Exercise instructions =>
1 - Which family members does the Girl Scout volunteer announcement below name as people the First Lady calls on to volunteer? List each one.
2 - In the Girl Scout volunteer announcement below, quote everything from "You know that" down to "in Girl Scouting.".
3 - Write the next few sentences of the Girl Scout volunteer announcement below, continuing after its last sentence.

Selected extract =>
● ● ● ● ●

First Lady Michelle Obama Highlights Importance of Girl Scout Volunteers

You know that feeling when one day is over and you can’t wait for the next one to start? When you’re lying in bed and you’re so excited thinking about tomorrow that you can almost see it floating by on the ceiling? That’s the feeling girls get in Girl Scouting.

We want every girl to be so excited about the adventure she’ll have with us that she can hardly wait for it, because she knows she can do anything she sets her mind to. That feeling starts with parents who encourage their daughters, and volunteers who are role models.

Girl Scouting is dedicating the week of September 30-October 6 as National Girl Scout Recruitment week. We are excited to announce that First Lady Michelle Obama has recorded an online video calling upon moms, dads, grandparents, aunts, uncles or anyone else looking to help girls in our community reach their full potential to become a Girl Scout volunteer.

● ● ● ● ●

Data for review =>
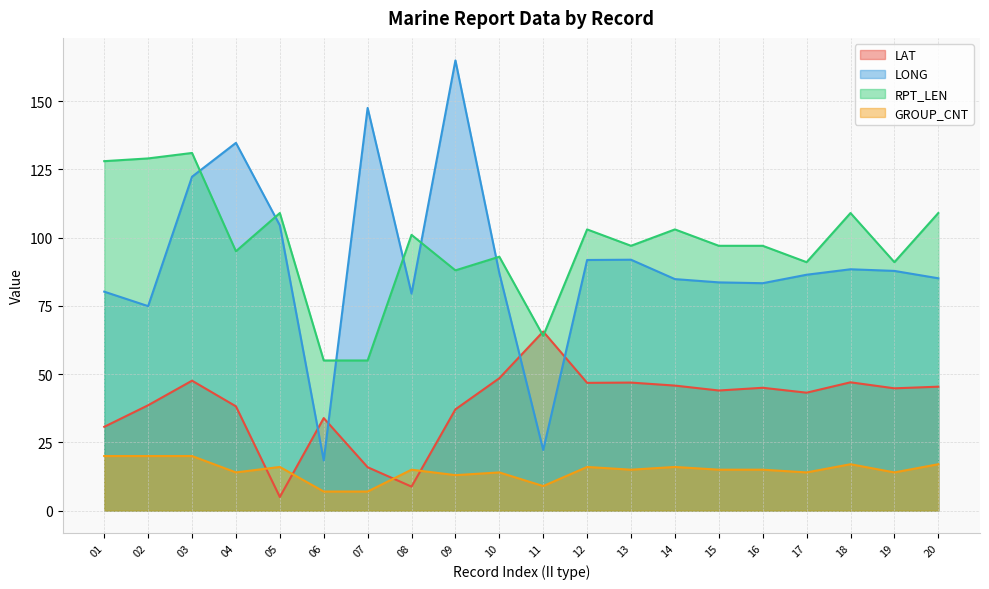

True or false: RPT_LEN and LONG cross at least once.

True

● ● ● ● ●

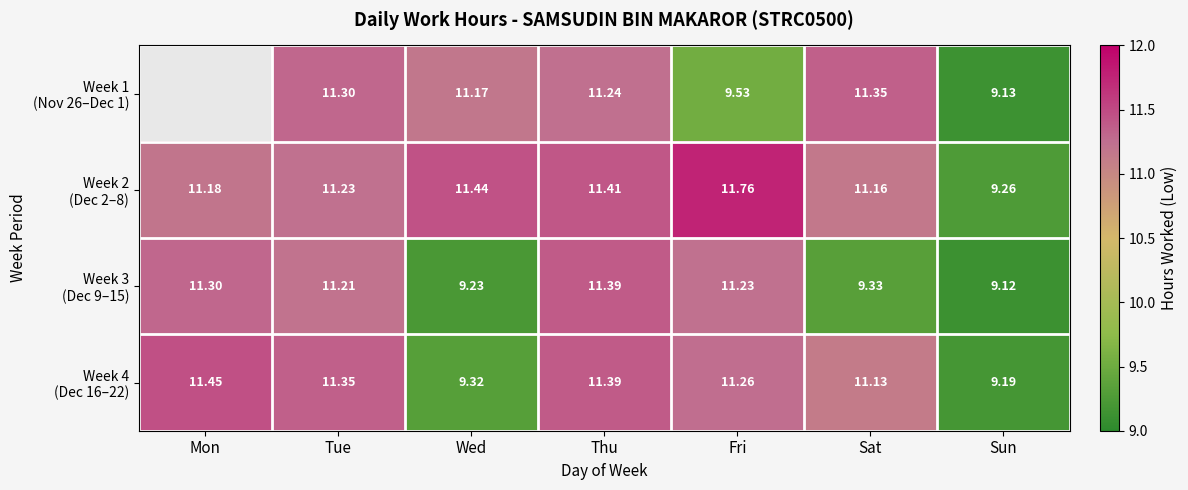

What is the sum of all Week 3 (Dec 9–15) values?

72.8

● ● ● ● ●

Exercise answers =>
1 - moms, dads, grandparents, aunts, uncles

2 -
You know that feeling when one day is over and you can’t wait for the next one to start? When you’re lying in bed and you’re so excited thinking about tomorrow that you can almost see it floating by on the ceiling? That’s the feeling girls get in Girl Scouting.

3 -
We need your help to spread the word and connect with as many potential volunteers as possible. Share the video. Go to our Facebook page and share the link with your friends, retweet to all your friends, or forward this to five of your friends, family or neighbors and encourage them to go to www.girlscouts.org find out how they can become a Girl Scout volunteer.

Whether 5 or 55, doing something different, out of the ordinary, unexpected, new, makes life more exciting, keeps people engaged-and wanting more. From the girls who want to teach younger girls a new skill, to the adults who want to make a big impact on a little girl’s life, everybody desires to share something new, over and over again.

I can’t wait to see what you will do to help her dream bigger and go further than she ever imagined.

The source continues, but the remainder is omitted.